Carlos Eire’s Reformations: The Early Modern World 1450–1650 attempts to survey the Reformation Era in the broadest possible scale, both in time and in topics canvassed. Its length (900 pages in hardcover) may put off a few readers, but the author’s skills at writing engaging narrative are immense, and the book is amendable to being read in pieces.
The book’s title embodies Eire’s core thesis: it is not accurate to speak of a singular Reformation, one starting with a single act of clerical defiance to a static, monolithic “Catholic” theological and ecclesiastical structure that eventually led to the formation of a unified, oppositional “Protestant” church. Instead, Eire starts several generations earlier, seeing how the intellectual and cultural changes wrought by the Renaissance and humanism were impacting religion, and how political and economic changes were shifting European society and culture. Theological and ecclesiastical reform had been brewing at the same time, and Eire explores the reformations that might have been, those of French and Spanish humanists. While large-scale reform did not occur, over time the conditions continued to emerge for a disruptive revolution within Christendom. Brother Martin does not make a detailed appearance until page 131, and by the time we get to the church door in Wittenberg, we see how the explosion that Luther was about to ignite was “with a powder keg not of his own making.”

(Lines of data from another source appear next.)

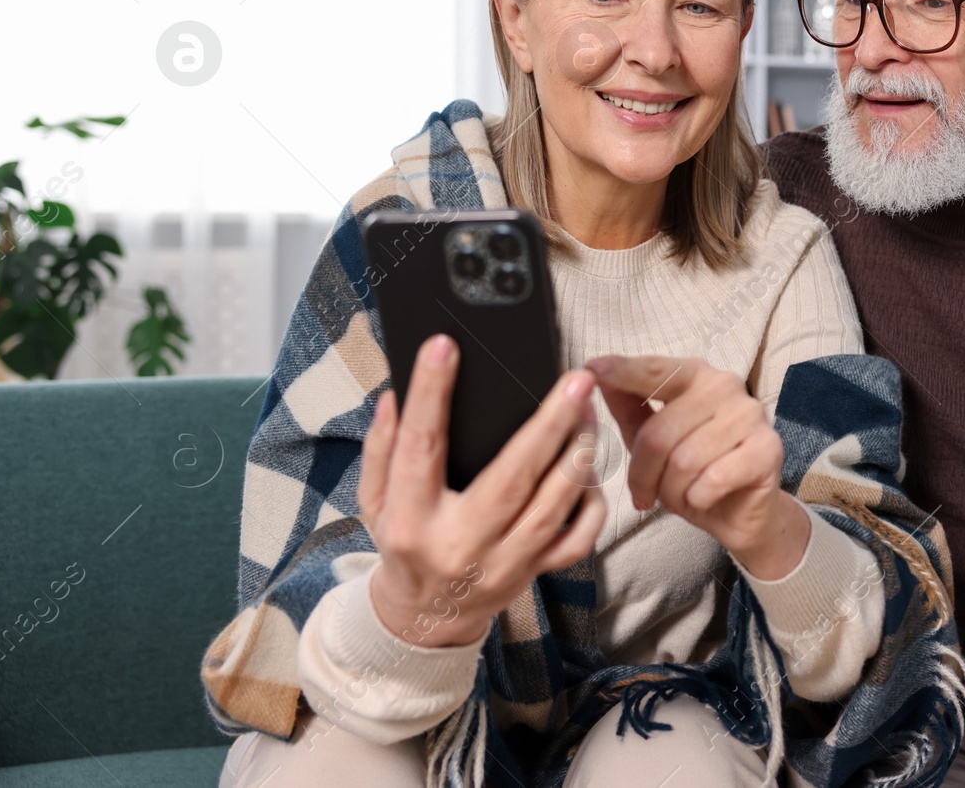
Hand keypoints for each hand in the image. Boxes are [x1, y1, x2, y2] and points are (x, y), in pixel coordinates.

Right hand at [357, 333, 606, 647]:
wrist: (424, 617)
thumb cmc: (401, 545)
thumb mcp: (373, 500)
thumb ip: (382, 448)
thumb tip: (396, 395)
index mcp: (410, 520)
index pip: (420, 447)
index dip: (431, 394)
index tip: (444, 347)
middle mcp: (459, 543)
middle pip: (513, 476)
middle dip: (550, 423)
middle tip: (575, 380)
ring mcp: (503, 563)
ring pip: (555, 504)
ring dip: (579, 453)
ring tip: (588, 410)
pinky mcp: (534, 573)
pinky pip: (577, 538)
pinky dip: (591, 503)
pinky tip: (588, 470)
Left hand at [585, 354, 808, 579]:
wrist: (740, 514)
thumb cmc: (694, 473)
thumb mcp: (653, 442)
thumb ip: (628, 407)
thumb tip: (596, 374)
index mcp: (695, 376)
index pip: (653, 370)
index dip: (621, 371)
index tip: (590, 368)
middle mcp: (726, 386)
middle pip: (659, 432)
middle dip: (644, 474)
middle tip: (646, 494)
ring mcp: (750, 415)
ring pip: (684, 460)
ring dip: (673, 490)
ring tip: (681, 495)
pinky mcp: (768, 448)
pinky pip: (712, 479)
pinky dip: (698, 499)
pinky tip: (705, 498)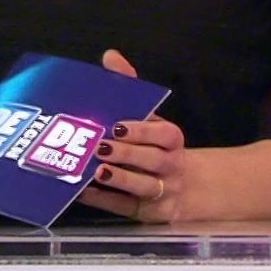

Post-1517, Eire emphasizes the presences of multiple reformations: different strands of theological and ecclesiastical reform that differed from and often ended up in open conflict with each other. These reformations involved both the various kinds of Magisterial Protestantism (Lutheran, Reformed, Zwinglian, Anglican) and the radical reformations of the Anabaptists. Eire also eschews the traditional dichotomy of Reformation-Counter Reformation, instead arguing in favour of a parallel Catholic reformation that was more than mere reaction. These various reformations may have had different outcomes in terms of theology, practices and church structure, but Eire argues that there was a remarkable uniformity is the questions each reformation had to deal with such as human nature, divine grace and the question of predestination. Also, both Protestants and Catholics had to develop new ideas and practices regarding preaching, clerical training and lay involvement. They also had to develop the means to enforce their orthodoxy on their laity, and many of those means were surprisingly similar (the Spanish Inquisition and the consistory in Calvin’s Geneva are discussed in the same chapter).
In the final chapters, Eire expands the view beyond the ecclesiastical and theological to question the social, cultural, and political effect of the Reformation. Eire does not overtly subscribe to the view of the Reformation(s) as unmitigated tragedy, but he does not hesitate to point out the negative consequences, both to Christianity and Christendom. The Reformation fragmented European civilization. Religion went from being a social glue to a social explosive. Violent religious persecutions gave way to religiously motivated wars, with confessional debates being co-opted by or merging into political differences. The death toll from religious warfare in the 15th and 16th centuries was considerable, but the damage did not stop there. The loss of confessional uniformity undermined Christianity’s ability to offer universal metaphysical truths, and so it began to be sought in other sources. Religion was pushed out of the public square, if only as a means to avoid bloodletting, and this opened up huge swaths of cultural territory for emerging secular ideas, both philosophical and scientific, to move into.
Eire is not negative about religion in general or Christianity in particular. A reader from a Reformed background should find Reformations informative and engaging, but the final page may leave the question in one’s mind of whether it was all worth the cost, not just in blood and strife, but in the very idea of Christian unity.